中国人が最もよく知る日本語――。まず間違いなく「バカヤロー」だ。なぜなのか。抗日戦争を描いたドラマで、しょっちゅう出てくるからだ。「八嘎呀路(bagayalu)」の表記が定着したほどだ。日本の兵隊は「バカヤロー」と怒鳴ると、相手を殴る。だから、罵り言葉だとすぐ分かる。

しかし「バカヤロー」の本来の意味を知らない中国人も多い。中国の大手ポータルサイト網易は18日、「日本人はなぜ、いつも『八嘎呀路』といって人を罵るのか?」と題する記事を掲載した。個人の資格で投稿する、いわゆる「自メディア」による文章だが、大手ポータルサイトに掲載されただけに、多くの中国人が目を通す可能性がある。

同文章は、日本の言葉と文化は、中国の伝統文化の影響を強く受けたと紹介。しかし、両国の国情には違いがあり、「汚い言葉」でも違いがあると論じた。

中国人は、日本人が発する「バカヤロー」について、本来は「相手をおろかものと見下す言葉」だと知ると、中国の「罵り言葉」と比べて「殺傷力がまるでない」と感じるという。

記事は直接触れていないが、中国の「罵り言葉」として代表的なものに「ツァオ・ニー・マー」がある。直訳すれば、「お前の母親を犯す」で、英語の「Fuck your mother」などに匹敵する「汚い言葉」とされる。

なお、英語の「Fuck your mother」と中国語の「ツァオ・ニー・マー」は微妙に違う。英語の場合には主語がなく動詞が冒頭に置かれているので命令文。つまり、「(お前は)自分の母親を犯せ」であるのに対して、中国語の場合には隠れた主語は自分で「(オレは)お前の母親を犯してやる」ということになる。

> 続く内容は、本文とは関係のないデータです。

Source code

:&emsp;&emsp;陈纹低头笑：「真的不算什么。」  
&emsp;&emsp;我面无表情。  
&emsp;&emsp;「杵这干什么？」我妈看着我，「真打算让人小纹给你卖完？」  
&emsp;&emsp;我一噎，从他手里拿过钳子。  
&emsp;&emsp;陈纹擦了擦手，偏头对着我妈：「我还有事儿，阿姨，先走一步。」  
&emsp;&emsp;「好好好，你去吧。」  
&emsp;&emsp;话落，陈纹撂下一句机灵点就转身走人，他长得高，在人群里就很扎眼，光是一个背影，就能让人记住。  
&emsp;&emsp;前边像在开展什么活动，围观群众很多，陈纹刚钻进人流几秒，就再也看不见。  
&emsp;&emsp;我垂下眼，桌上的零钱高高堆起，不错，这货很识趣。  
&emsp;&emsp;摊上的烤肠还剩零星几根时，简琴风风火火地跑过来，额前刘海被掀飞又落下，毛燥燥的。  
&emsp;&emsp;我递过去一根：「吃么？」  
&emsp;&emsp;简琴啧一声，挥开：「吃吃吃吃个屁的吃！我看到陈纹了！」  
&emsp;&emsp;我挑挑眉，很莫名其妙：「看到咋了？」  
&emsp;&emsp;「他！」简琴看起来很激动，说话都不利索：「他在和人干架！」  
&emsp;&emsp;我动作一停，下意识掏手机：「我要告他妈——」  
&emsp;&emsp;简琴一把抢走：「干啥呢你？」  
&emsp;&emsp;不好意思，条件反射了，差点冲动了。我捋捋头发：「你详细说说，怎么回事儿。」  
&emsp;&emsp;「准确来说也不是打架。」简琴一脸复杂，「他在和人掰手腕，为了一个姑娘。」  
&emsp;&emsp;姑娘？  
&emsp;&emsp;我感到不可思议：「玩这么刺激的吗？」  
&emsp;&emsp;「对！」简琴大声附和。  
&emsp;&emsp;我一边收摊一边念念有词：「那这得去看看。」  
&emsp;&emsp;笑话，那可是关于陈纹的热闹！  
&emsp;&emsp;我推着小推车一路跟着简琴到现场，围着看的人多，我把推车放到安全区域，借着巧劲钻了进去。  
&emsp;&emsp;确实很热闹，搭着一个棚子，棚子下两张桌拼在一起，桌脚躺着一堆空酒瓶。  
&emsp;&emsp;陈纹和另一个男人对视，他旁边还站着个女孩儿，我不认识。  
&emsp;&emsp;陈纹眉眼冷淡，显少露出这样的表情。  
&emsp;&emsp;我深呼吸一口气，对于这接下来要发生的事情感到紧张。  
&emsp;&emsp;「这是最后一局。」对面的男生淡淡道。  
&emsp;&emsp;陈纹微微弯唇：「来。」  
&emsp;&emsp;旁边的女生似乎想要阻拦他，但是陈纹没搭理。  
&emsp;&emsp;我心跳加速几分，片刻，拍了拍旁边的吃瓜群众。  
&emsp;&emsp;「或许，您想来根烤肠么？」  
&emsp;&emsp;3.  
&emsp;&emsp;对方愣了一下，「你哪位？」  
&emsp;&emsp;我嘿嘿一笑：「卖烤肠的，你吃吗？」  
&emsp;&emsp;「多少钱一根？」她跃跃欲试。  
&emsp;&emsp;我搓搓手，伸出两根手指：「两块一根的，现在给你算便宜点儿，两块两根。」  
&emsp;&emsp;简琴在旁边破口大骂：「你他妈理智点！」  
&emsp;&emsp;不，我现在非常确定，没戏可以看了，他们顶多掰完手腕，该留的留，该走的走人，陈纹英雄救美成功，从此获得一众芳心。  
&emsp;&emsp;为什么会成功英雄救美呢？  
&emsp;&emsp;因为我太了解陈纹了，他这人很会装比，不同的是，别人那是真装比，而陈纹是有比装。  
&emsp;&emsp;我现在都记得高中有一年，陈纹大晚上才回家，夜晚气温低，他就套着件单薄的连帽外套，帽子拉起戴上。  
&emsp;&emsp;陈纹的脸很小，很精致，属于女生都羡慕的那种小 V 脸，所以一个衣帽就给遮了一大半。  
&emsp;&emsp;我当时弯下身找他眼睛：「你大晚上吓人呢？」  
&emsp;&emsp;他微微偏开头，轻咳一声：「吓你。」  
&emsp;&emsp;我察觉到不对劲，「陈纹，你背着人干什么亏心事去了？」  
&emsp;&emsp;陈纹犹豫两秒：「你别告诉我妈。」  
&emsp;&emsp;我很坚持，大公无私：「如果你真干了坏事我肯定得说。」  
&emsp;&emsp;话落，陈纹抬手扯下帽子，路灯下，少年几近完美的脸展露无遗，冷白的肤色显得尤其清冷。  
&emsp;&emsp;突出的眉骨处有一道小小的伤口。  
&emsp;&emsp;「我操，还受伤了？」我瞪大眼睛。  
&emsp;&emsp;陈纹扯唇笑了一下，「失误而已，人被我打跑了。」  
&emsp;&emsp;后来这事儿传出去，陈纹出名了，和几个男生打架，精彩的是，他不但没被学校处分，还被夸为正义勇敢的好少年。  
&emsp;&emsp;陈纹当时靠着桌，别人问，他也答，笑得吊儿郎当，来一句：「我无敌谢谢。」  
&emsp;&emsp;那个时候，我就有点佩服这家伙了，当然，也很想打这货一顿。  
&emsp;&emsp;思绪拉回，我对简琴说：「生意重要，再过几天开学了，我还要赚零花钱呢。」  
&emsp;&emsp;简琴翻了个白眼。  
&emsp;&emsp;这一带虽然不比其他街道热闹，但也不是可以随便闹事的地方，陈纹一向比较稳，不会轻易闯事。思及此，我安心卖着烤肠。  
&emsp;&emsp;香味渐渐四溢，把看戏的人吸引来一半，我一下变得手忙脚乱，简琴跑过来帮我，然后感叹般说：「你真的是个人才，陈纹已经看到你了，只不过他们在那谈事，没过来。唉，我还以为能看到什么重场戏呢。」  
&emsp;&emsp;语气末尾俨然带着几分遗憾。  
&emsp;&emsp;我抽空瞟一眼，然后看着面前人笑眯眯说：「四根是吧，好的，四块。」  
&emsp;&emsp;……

中国人は伝統的な考え方として「長幼の順」を重んじるが、「世代の上下」はさらに優先される。例えば、親族の関係にある場合、幼い子がすでに成人している者よりも一つ上の世代ということもある。その場合には基本的に、大人の側が子どもに対して、「自分の親の世代に対する礼」を取らねばならないことになる。

中国語の「ツァオ・ニー・マー」は、自分自身が相手の母親と肉体関係を持つということで、相手を自分より下の世代として貶める意味も込められている。

網易掲載の文章は、中国人は「孝道」を極めて重視しつづけてきたと指摘。そのため、自分の父母が辱められることは最も耐えがたいと論じた。一方で、日本人にとっては「知恵が劣る」と言われることは自尊心が踏みにじられることと説明。したがって「バカヤロー」は日本人にとって「殺傷力」が非常に大きな罵り言葉と論じた。